Showing results for 
Search instead for 
Did you mean: 

SSL VPN on 525G with SA520

Level 1
Level 1

So how do you get teh SSL VPN on a 525G to work when there is an SA520 in front of the UC540?

3 Replies 3

Alberto Montilla
Cisco Employee
Cisco Employee

Dear Sir;

VPN should go directly to the UC540. Not sure whether you are asking this or the specific instructions on the SA500 settings.


Thanks for the response Alberto.  I know the VPN needs to terminate at the UC, but I have to pass it

through the SA.  But the UC would seem to require a public IP address on the WAN in order for the wizard

to configure the phone.  As you run the wizard it lists the remote IP address that the phone needs to connect to, which is the WAN address.  If this is a non-routable address, how is this going to work?  The wizard does not allow you to change the IP address.

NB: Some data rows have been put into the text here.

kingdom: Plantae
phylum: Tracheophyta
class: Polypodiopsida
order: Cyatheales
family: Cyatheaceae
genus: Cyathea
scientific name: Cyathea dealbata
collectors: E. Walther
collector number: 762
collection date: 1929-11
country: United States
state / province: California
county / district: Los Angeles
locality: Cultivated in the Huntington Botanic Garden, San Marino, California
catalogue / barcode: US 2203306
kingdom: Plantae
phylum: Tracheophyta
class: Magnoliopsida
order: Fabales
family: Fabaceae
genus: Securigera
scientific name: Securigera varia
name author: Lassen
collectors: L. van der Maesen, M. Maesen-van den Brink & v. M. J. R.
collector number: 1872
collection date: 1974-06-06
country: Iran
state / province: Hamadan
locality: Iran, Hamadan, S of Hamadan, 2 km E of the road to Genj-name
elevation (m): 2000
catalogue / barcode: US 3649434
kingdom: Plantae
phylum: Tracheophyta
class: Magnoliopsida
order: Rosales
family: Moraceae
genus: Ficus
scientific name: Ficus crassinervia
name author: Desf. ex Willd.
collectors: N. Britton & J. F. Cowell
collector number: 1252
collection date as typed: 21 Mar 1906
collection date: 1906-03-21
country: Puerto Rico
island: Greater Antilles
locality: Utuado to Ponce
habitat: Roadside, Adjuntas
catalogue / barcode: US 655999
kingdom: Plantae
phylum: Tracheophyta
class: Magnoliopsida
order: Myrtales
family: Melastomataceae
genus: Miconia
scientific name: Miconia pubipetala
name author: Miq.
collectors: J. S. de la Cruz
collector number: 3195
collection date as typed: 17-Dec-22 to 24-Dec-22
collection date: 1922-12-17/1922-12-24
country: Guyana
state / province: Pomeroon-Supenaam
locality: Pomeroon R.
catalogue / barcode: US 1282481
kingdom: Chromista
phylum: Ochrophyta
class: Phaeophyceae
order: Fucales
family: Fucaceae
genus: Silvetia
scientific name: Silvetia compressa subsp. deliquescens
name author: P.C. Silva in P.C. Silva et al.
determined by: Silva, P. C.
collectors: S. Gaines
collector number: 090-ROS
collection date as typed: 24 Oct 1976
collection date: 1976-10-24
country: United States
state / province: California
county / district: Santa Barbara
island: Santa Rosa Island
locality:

We struggled with this same issue. We had a client with an SA520 single static WAN IP address in front of the UC540 with SSL being used for email traffic forwarding to the mail server. As you have experienced you can't pass SSL VPN traffic to the SA and the UC540. Setup and configure the SSL traffic on the WAN port for your remote client for VPN configuration. Configure the second WAN port with another static IP on the SA. Create a firewall rule on the SA520 to forward SSL traffic to the UC540. Essentially WAN interface one is handling remote VPN   the secondary WAN interface is handling the VPN configuration needed for remote SPA525G connectivity.